## Web page revision data
******

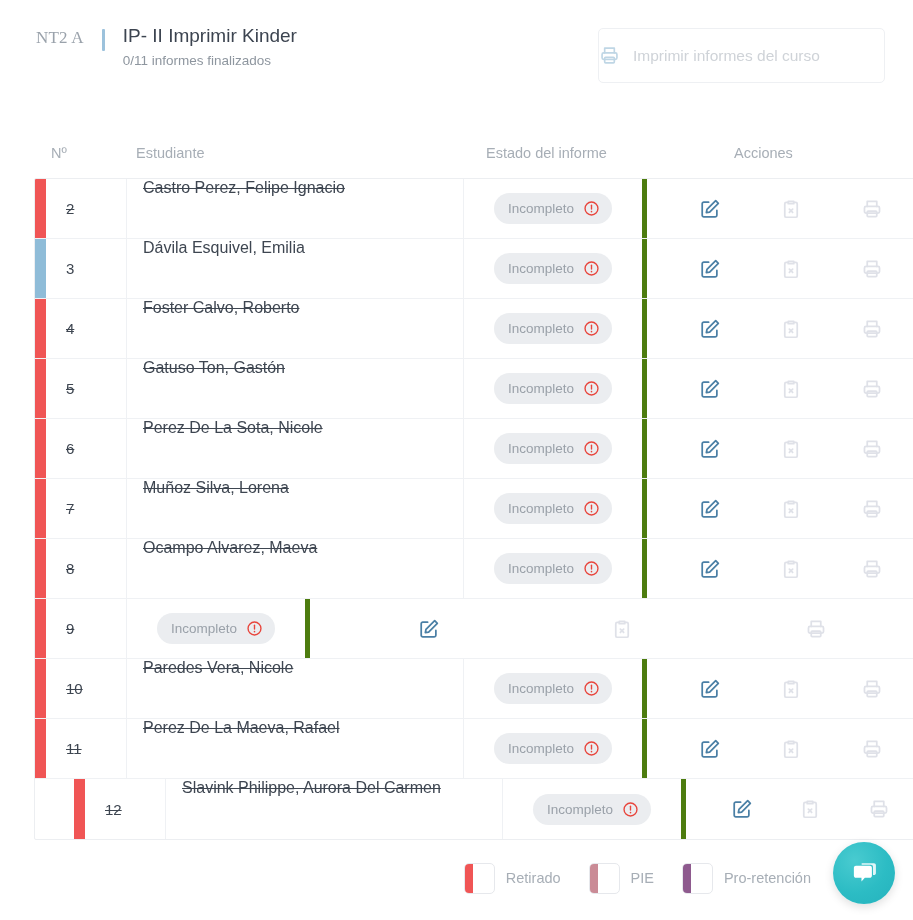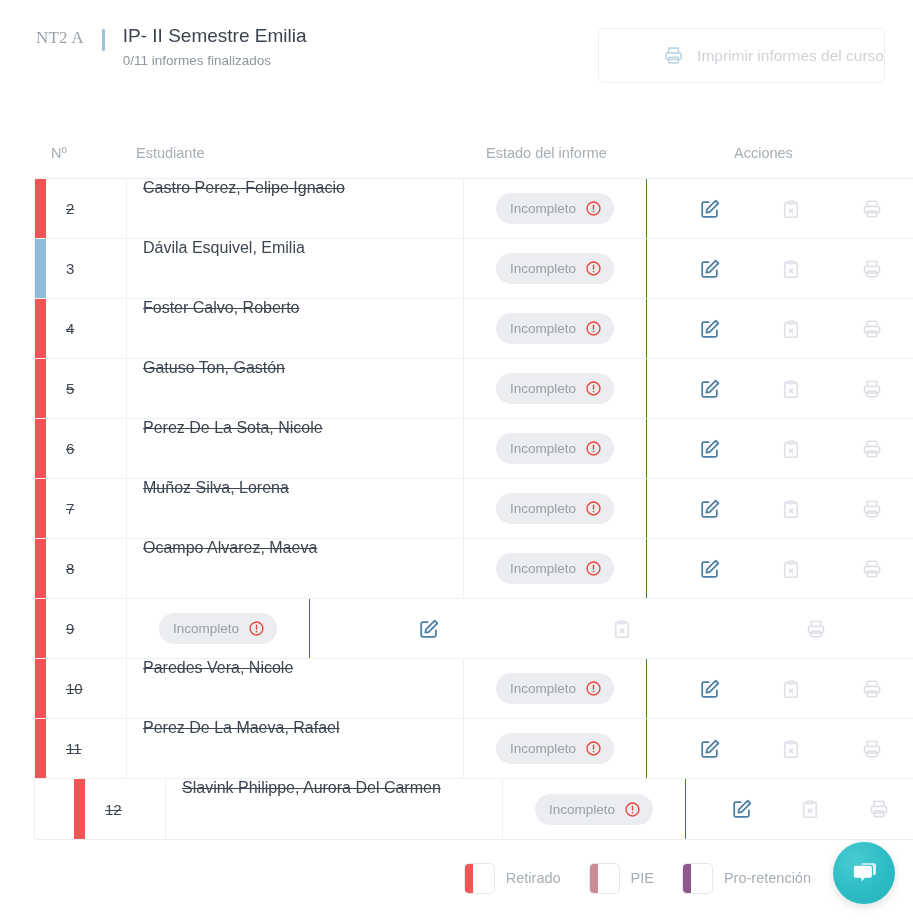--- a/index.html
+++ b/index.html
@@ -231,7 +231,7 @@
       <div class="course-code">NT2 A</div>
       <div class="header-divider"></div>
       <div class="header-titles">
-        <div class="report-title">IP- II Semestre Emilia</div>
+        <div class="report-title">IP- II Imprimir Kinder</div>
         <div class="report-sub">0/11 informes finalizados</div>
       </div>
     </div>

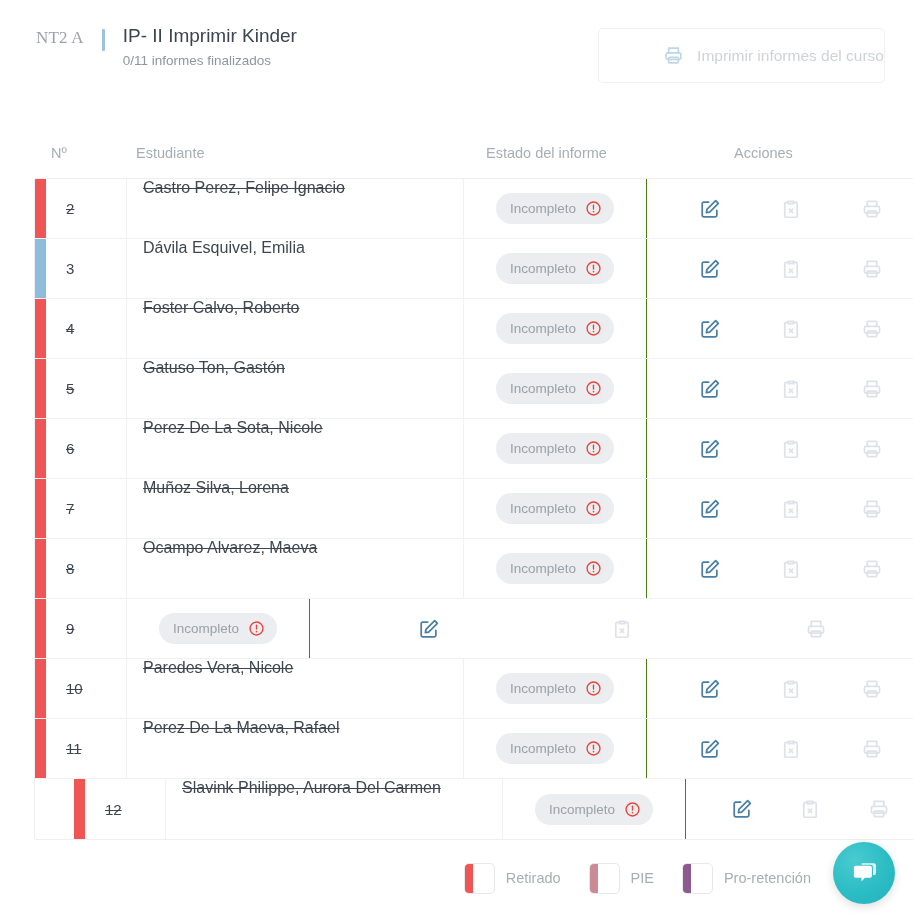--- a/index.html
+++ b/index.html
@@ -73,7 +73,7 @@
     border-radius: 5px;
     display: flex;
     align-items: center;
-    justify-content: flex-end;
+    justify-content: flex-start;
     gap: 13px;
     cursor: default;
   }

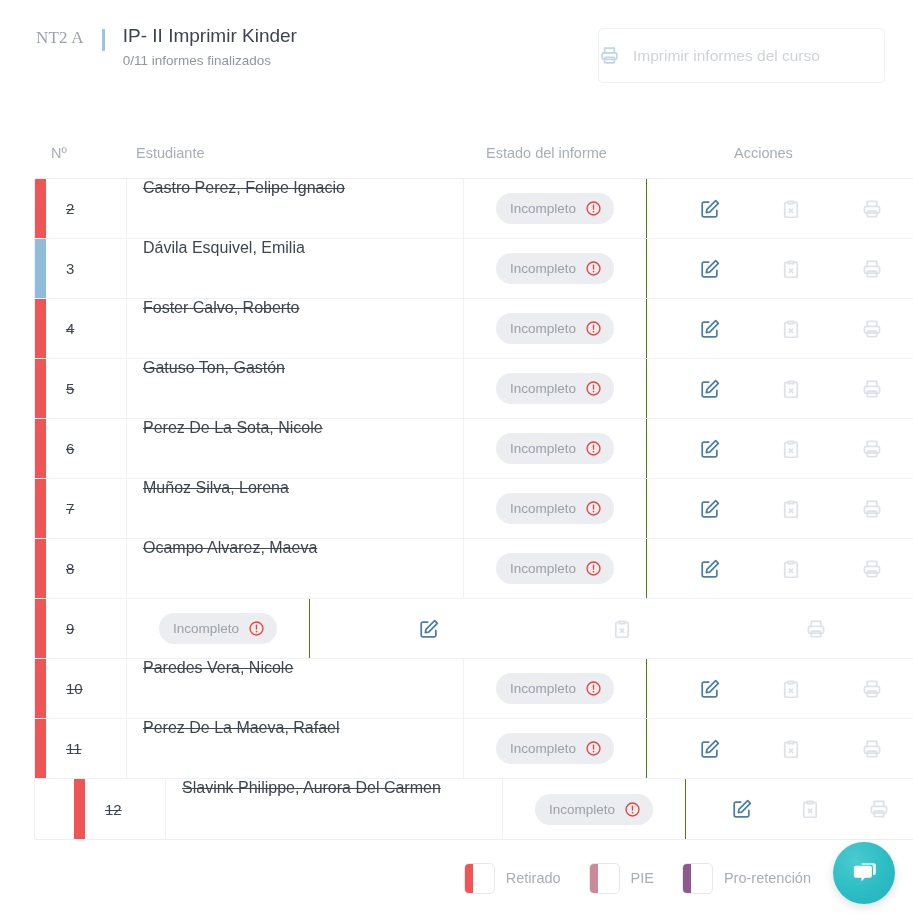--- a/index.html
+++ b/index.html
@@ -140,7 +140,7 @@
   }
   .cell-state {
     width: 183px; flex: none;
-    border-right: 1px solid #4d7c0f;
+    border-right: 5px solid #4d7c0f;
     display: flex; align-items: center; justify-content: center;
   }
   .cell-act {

******

## Instructions to follow
After removing each picture, print the entries above exactly as they were.

## Result for this exercise
--- a/index.html
+++ b/index.html
@@ -231,7 +231,7 @@
       <div class="course-code">NT2 A</div>
       <div class="header-divider"></div>
       <div class="header-titles">
-        <div class="report-title">IP- II Semestre Emilia</div>
+        <div class="report-title">IP- II Imprimir Kinder</div>
         <div class="report-sub">0/11 informes finalizados</div>
       </div>
     </div>

--- a/index.html
+++ b/index.html
@@ -73,7 +73,7 @@
     border-radius: 5px;
     display: flex;
     align-items: center;
-    justify-content: flex-end;
+    justify-content: flex-start;
     gap: 13px;
     cursor: default;
   }

--- a/index.html
+++ b/index.html
@@ -140,7 +140,7 @@
   }
   .cell-state {
     width: 183px; flex: none;
-    border-right: 1px solid #4d7c0f;
+    border-right: 5px solid #4d7c0f;
     display: flex; align-items: center; justify-content: center;
   }
   .cell-act {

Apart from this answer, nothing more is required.